Design files in plain text
....

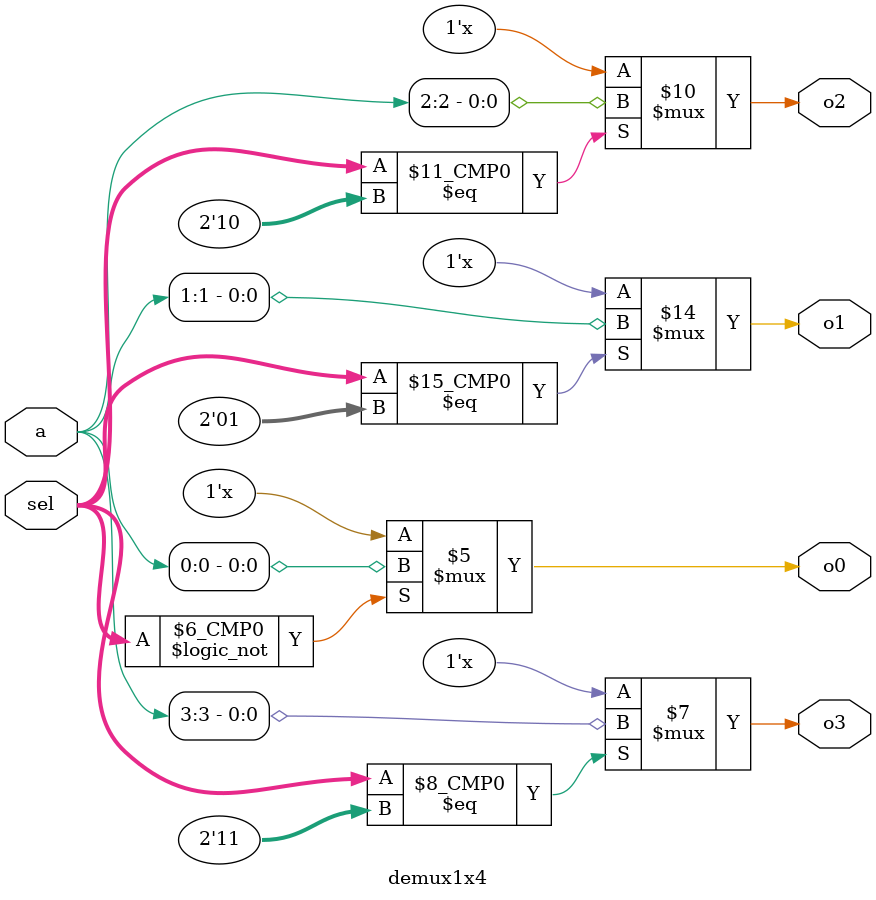
<source format=v>
`timescale 1ns / 1ps


module demux1x4(a,sel,o0,o1,o2,o3);
input [3:0]a;
input [1:0]sel;
output reg o0,o1,o2,o3;

always @(*) begin
case(sel)
2'b00:o0=a[0];
2'b01:o1=a[1];
2'b10:o2=a[2];
2'b11:o3=a[3];
endcase
end
endmodule

</source>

....

_TASK DIRECTIONS_: Begin with the line that contains "module demux1x4(a,sel,o0,o1,o2,o3);" and set down each line exactly until the records above end, including the final line.

_WRITTEN SOLUTION_:
module demux1x4(a,sel,o0,o1,o2,o3);
input [3:0]a;
input [1:0]sel;
output reg o0,o1,o2,o3;

always @(*) begin
case(sel)
2'b00:o0=a[0];
2'b01:o1=a[1];
2'b10:o2=a[2];
2'b11:o3=a[3];
endcase
end
endmodule

</source>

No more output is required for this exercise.